Toward the Rising Sun - Page 5
The next morning, at dawn, Shaun drives us a few miles outside of town for a morning run, with expansive views of the Chinle valley. En route, he plays traditional Navajo prayer songs on his iPod. "This is what I listen to before my morning runs," he says. The songs are peaceful, rhythmic, symmetric, even drones of prayer, each repeated four times—once to the north, the south, the east and the west. It almost sounds like steps, a beat and prayer you could run to. Shaun pulls off the highway and slows the truck to a crawl.

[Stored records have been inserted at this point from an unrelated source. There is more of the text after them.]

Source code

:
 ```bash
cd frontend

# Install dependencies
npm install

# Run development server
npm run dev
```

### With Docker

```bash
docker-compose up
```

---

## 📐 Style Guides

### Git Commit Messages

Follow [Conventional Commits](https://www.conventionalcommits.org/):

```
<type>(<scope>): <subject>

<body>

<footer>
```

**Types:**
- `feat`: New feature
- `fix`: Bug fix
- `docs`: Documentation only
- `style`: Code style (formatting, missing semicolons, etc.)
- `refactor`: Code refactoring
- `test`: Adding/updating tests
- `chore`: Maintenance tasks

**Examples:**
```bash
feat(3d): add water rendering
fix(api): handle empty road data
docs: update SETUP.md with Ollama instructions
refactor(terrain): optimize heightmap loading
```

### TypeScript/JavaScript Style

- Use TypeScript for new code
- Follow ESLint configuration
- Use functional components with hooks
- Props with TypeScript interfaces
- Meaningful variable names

He cranes out the window searching for the trail, a snaking slice of singletrack that winds up onto a rocky ridge and dips into a sage flat on the other side.
We begin our ascent, Shaun effortlessly gliding up the steep embankment as I falter and slip on the sandy earth. Every now and then we lose the trail, but he traverses the field easily and we pick it up again. His steps are small, precise, his body leaning slightly forward. We stop and gaze into the valley, as Shaun points out landmarks. "Like the sacred Navajo symbol of a circle, a person must be whole, balanced," he says. "There is a positive and a negative to everything. When negative events happen, you have to find the positive in them so you can keep moving forward. A lot of people focus on the physical side of running. After that, they focus on the mental. But Navajos, we focus on the spiritual." We turn toward the valley and stride along in silence.
* Canyon de Chelly. Though a National Park, the canyon is located within the boundaries of the Navajo Nation and therefore remains under Navajo ownership.
* The Long Walk. In the 1860s, the United States army forced over 10,000 Navajo and Mescalero Apaches to walk hundreds of miles to Fort Sumner, on the Pecos River of New Mexico. Almost a third of the Native Americas held captive there, died of hunger and disease.
* Western States 100-Mile Endurance Run. While today it is one of the most competitive ultrarunning events in the world, the course was first completed by five horseman in 1955 to prove that horses could cover 100-miles in a day. It became an annual event known as the Tevis Cup 100-Miles-One Day Ride. In 1974, Gordy Ainsleigh, who had previously ridden the course, completed the race on foot. And the first official foot race took place two years later.